An Exhibit Celebrating the 75th Anniversary of the Deering Library
June 19, 2008-September 22, 2008
To celebrate the 75th anniversary of our beautiful Deering Library, we have selected a diverse cross-sectional representation of materials from some of the discrete collections held within the McCormick Library of Special Collections, all of which are united by a common thread: they were published or otherwise created in 1933, the year the Deering Library opened.
Exhibited items range from material from Chicago’s Century of Progress exposition, which opened in 1933, to books, prints and ephemera from our outstanding collection of 20th century European art movements including French and Czech Surrealist and Italian Futurist pieces.
From our Dublin Gate Theatre Archive we show photographs, production books, a scrapbook, and an original costume sketch by Gate co-founder Micheál Mac Liammóir relating to their 1933 production of Oscar Wilde’s The Importance of Being Earnest. Our Graphic Arts and Private Press collections are represented with artists such as Rockwell Kent, and include original layout designs by Bruce Rogers for the title page of a 1933 edition of Aesop’s Fables.
In 1933 the global economic Depression was at its nadir – in the United States 1 in 4 workers was unemployed. This disastrous economic situation paved the way for certain radical political changes, and in January of that year - the same month Deering Library first opened its doors - both Franklin Delano Roosevelt and Adolf Hitler assumed command of their respective nations. Materials from our Roosevelt and Political Pamphlet collections, among others, illustrate the political scene.
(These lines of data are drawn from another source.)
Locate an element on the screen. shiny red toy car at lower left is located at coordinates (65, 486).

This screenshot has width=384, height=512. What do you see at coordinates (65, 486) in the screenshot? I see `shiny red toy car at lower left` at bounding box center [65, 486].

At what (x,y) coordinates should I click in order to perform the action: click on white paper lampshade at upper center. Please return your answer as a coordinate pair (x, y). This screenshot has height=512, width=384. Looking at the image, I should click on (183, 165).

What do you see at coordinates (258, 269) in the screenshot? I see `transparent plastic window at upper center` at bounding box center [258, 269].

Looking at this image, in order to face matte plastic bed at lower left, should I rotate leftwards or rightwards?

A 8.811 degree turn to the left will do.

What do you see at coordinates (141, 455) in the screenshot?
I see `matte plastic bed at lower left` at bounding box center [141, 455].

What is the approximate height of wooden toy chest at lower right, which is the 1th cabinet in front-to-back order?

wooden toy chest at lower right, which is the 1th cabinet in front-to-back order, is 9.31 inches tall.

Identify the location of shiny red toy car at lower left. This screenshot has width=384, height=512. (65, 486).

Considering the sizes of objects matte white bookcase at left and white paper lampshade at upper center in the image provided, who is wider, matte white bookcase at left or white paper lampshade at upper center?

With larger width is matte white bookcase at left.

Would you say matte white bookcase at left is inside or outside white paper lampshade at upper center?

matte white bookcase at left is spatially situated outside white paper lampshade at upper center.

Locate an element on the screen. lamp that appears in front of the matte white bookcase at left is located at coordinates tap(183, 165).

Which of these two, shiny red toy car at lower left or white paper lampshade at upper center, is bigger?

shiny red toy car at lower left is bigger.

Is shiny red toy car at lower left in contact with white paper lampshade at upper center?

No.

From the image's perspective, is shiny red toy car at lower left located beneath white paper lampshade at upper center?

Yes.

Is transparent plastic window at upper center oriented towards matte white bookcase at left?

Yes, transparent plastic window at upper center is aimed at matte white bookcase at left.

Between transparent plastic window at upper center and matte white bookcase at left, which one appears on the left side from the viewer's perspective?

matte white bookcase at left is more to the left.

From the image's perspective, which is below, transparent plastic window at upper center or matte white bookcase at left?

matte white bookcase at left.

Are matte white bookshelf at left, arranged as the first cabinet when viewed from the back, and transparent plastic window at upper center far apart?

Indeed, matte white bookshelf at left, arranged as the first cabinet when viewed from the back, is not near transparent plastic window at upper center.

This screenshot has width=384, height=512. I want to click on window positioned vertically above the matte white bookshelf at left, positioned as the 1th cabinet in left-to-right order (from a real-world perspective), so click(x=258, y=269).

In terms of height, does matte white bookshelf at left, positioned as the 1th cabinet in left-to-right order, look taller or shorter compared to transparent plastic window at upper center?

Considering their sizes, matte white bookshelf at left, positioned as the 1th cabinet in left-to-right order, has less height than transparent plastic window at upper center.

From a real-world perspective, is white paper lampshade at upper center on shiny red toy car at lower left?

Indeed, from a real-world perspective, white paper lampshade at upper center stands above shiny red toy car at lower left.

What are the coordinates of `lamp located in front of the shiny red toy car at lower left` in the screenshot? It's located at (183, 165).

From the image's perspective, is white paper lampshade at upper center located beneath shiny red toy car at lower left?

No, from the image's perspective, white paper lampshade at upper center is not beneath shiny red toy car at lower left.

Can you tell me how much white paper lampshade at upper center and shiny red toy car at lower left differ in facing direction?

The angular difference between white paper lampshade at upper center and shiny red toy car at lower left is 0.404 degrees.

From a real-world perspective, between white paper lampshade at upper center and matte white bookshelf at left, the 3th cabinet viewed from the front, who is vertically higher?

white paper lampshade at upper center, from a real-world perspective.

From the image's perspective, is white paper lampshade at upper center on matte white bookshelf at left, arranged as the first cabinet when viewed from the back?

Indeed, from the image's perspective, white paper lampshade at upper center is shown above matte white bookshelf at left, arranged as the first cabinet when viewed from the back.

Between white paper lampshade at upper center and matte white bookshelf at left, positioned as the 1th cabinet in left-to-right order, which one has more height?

It was in these troubled times that our purposely anachronistic Collegiate Gothic-style building was created. Indeed it was in part because of the dire economic climate that the skilled craftsmen necessary to carve the oak and stone that grace both the interior and exterior of James Gamble Rogers’s building were available and affordable. The generous gift of the descendents and relations of Charles Deering, after whom the library is named, could not have been better timed. As it was when it opened in 1933, the Deering Library remains a space of serene and inspiring solace, a space which now serves as a frame for items which, sometimes surprisingly, were born in its same year.